* [Job]: In the listing below, transcribe every line from the one containing "13. Write a" through the one containing "18. Write an", including both of those lines.

* [Supplied material]:
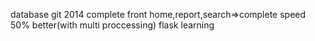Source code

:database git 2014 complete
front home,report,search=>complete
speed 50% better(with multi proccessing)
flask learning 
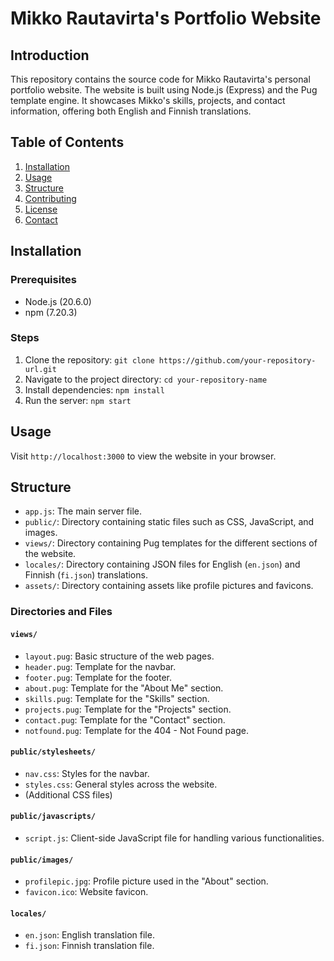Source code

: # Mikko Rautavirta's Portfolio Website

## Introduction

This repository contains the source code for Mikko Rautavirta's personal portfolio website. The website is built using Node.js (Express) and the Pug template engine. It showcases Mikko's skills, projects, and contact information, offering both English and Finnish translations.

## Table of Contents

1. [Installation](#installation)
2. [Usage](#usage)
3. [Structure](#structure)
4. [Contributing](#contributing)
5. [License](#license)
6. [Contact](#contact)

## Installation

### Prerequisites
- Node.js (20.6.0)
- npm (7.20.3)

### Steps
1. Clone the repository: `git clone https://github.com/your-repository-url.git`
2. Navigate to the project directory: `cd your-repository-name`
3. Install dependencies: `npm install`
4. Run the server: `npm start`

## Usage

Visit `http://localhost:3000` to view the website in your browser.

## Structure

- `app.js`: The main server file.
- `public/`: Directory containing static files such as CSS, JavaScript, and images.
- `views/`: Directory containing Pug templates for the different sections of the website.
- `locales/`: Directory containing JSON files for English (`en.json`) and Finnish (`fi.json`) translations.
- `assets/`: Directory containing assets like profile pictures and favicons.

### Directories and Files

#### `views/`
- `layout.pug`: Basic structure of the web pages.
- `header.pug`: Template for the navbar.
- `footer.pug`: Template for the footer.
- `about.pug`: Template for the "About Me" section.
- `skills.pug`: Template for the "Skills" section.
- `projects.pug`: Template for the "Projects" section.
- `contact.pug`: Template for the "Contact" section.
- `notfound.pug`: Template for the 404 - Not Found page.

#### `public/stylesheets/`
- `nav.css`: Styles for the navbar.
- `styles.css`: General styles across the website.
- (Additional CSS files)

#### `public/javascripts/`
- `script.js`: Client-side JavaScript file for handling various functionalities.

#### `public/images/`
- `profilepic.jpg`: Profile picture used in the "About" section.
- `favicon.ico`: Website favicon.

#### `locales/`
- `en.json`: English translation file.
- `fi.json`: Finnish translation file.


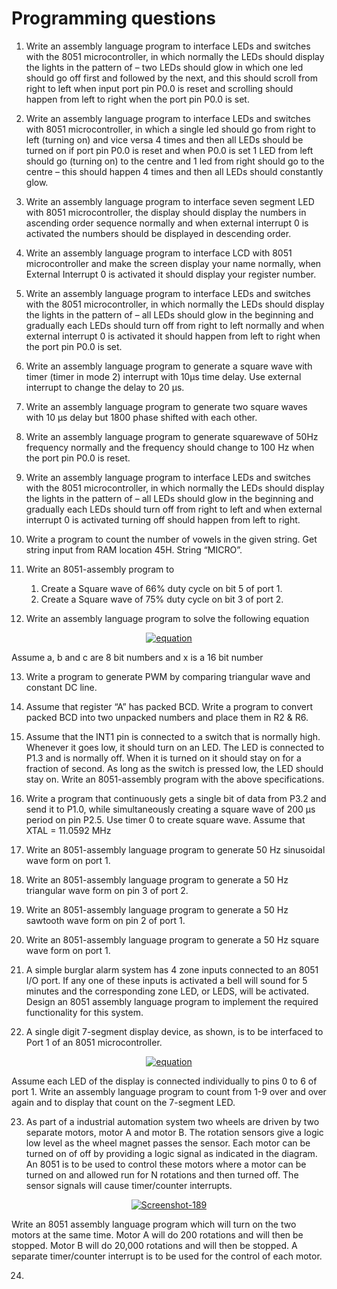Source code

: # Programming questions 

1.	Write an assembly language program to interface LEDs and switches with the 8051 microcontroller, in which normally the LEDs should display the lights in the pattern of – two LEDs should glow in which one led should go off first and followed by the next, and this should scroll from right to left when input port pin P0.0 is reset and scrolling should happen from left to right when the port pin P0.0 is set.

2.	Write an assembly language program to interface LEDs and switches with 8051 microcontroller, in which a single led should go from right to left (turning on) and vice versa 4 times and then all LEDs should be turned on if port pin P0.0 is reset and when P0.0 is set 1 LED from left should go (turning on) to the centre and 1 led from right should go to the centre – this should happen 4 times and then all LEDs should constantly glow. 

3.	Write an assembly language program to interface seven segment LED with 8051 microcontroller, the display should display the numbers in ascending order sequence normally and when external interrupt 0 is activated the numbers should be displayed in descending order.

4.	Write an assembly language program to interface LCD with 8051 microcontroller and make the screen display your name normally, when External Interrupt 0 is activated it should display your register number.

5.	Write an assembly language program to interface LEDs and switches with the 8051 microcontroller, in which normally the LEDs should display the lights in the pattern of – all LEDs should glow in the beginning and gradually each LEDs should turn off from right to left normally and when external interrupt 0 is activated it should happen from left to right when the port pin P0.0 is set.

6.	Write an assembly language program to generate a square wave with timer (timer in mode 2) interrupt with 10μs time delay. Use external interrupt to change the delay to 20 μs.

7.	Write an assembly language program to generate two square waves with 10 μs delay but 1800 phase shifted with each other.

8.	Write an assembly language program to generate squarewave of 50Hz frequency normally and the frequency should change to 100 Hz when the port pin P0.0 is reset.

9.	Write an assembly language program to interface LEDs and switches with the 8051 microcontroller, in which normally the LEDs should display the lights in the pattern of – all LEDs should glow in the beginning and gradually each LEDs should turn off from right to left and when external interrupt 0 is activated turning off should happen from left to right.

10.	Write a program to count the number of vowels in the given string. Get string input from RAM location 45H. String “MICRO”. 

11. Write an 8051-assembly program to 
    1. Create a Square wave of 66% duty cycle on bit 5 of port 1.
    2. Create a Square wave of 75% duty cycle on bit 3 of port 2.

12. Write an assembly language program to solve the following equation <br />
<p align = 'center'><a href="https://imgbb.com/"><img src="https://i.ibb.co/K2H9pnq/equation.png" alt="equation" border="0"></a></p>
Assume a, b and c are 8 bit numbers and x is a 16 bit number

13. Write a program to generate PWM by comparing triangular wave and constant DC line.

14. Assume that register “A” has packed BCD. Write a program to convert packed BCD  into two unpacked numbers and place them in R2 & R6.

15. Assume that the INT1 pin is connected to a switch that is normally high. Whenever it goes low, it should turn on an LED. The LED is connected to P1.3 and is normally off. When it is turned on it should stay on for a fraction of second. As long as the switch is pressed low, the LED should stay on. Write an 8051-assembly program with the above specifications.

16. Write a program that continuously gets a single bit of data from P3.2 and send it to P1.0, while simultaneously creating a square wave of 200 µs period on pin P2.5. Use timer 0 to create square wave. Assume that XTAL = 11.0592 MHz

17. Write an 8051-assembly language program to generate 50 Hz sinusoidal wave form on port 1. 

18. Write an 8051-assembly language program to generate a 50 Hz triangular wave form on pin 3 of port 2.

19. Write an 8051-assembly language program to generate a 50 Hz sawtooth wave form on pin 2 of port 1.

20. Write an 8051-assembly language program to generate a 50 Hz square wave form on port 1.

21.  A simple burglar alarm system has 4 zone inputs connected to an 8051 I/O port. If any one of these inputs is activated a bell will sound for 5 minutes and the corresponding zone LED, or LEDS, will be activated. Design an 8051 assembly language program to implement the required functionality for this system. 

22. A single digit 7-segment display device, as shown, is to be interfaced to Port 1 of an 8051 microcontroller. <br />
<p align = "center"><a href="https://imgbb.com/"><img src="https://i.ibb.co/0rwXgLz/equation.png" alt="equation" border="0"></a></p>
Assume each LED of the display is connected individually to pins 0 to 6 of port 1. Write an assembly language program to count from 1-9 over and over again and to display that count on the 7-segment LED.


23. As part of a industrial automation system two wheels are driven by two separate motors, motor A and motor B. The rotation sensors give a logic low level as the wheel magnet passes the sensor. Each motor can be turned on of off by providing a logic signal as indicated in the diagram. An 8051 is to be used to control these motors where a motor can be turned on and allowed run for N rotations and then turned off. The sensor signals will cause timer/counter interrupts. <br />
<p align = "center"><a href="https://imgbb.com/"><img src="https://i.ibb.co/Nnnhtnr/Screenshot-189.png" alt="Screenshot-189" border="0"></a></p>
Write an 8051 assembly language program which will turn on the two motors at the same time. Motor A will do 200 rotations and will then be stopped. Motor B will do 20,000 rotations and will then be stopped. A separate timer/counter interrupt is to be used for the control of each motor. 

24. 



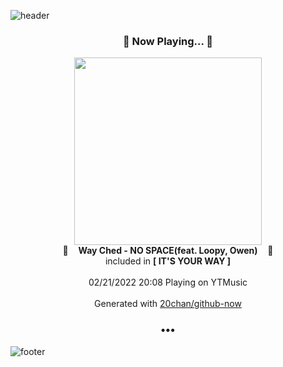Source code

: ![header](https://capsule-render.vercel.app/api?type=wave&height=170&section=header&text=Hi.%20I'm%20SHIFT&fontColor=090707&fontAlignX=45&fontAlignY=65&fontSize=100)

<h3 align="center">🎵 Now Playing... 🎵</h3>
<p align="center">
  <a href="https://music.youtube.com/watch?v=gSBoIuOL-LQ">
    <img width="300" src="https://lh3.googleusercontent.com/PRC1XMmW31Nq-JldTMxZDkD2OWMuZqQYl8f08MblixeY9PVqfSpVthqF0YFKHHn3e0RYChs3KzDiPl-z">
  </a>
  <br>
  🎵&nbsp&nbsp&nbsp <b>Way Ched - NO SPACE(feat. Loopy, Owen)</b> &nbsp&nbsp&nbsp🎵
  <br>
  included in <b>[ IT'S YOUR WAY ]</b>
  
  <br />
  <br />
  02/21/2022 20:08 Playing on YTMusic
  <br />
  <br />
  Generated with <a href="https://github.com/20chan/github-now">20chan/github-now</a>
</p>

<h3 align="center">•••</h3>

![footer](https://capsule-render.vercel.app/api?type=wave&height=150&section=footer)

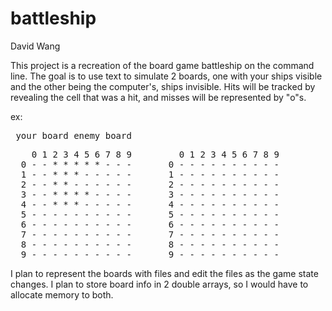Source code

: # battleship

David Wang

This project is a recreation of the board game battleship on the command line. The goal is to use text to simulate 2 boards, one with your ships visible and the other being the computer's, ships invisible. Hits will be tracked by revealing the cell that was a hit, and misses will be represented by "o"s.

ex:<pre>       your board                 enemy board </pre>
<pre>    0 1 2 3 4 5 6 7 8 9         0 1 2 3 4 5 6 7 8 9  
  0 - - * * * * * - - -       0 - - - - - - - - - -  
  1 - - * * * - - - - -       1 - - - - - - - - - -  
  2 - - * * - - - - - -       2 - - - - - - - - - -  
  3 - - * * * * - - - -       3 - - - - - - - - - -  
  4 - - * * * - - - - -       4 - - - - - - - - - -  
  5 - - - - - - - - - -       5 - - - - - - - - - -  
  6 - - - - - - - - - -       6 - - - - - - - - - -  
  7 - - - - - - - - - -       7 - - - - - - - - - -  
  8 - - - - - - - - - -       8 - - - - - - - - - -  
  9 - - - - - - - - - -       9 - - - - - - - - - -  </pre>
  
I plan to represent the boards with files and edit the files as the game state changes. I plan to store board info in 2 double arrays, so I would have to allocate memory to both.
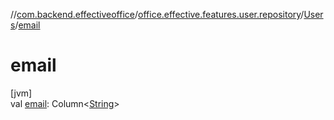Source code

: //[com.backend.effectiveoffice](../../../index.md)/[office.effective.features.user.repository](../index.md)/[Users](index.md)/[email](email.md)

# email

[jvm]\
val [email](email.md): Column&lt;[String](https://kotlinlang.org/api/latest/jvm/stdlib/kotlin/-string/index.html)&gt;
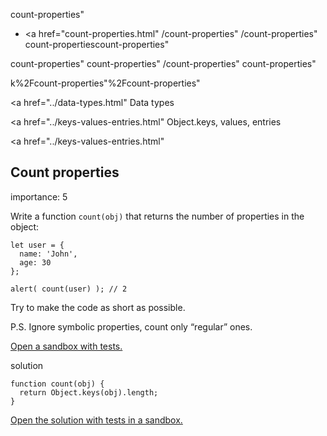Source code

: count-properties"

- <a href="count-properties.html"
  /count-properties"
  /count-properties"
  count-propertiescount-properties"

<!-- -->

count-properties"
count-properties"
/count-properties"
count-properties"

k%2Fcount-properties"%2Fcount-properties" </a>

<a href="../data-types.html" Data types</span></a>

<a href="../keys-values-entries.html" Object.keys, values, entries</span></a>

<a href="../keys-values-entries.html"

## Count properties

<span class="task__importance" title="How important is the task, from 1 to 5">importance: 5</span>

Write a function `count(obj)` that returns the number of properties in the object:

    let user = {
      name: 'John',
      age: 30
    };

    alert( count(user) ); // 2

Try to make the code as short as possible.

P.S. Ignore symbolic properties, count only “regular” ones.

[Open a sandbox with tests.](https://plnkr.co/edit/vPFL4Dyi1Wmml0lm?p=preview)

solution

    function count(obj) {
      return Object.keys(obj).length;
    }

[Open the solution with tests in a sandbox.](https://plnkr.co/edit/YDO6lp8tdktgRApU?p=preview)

* [Response]:
13. Write a program to generate PWM by comparing triangular wave and constant DC line.

14. Assume that register “A” has packed BCD. Write a program to convert packed BCD  into two unpacked numbers and place them in R2 & R6.

15. Assume that the INT1 pin is connected to a switch that is normally high. Whenever it goes low, it should turn on an LED. The LED is connected to P1.3 and is normally off. When it is turned on it should stay on for a fraction of second. As long as the switch is pressed low, the LED should stay on. Write an 8051-assembly program with the above specifications.

16. Write a program that continuously gets a single bit of data from P3.2 and send it to P1.0, while simultaneously creating a square wave of 200 µs period on pin P2.5. Use timer 0 to create square wave. Assume that XTAL = 11.0592 MHz

17. Write an 8051-assembly language program to generate 50 Hz sinusoidal wave form on port 1. 

18. Write an 8051-assembly language program to generate a 50 Hz triangular wave form on pin 3 of port 2.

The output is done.